TASK INSTRUCTIONS
Every record below is to be restated word for word, and no picture is to be copied.
==== PROVIDED MATERIAL
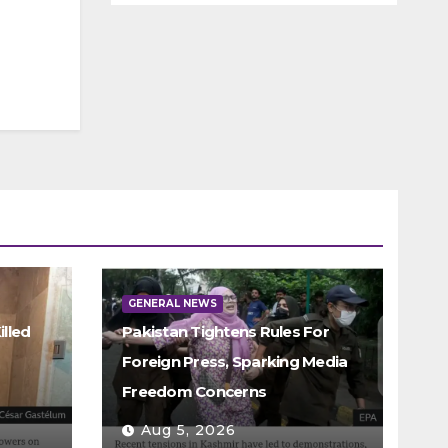
GENERAL NEWS
illed
Pakistan Tightens Rules For
Foreign Press, Sparking Media
Freedom Concerns
Aug 5, 2026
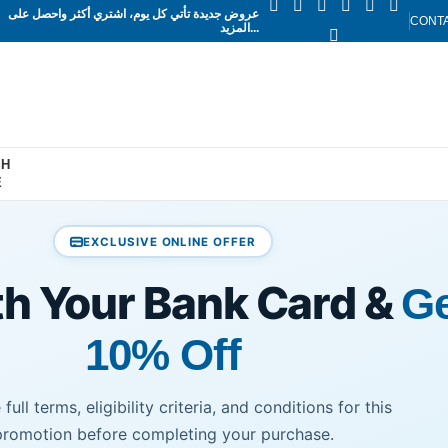
عروض جديدة تأتي كل يوم، اشتري أكثر واحصل على
CONT
المزيد...
SH
E
EXCLUSIVE ONLINE OFFER
th Your Bank Card &
Ge
10% Off
full terms, eligibility criteria, and conditions for this
promotion before completing your purchase.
========
ANSWER TO THIS TASK
GENERAL NEWS
illed
Pakistan Tightens Rules For
Foreign Press, Sparking Media
Freedom Concerns
Aug 5, 2026
عروض جديدة تأتي كل يوم، اشتري أكثر واحصل على
CONT
المزيد...
SH
E
EXCLUSIVE ONLINE OFFER
th Your Bank Card &
Ge
10% Off
full terms, eligibility criteria, and conditions for this
promotion before completing your purchase.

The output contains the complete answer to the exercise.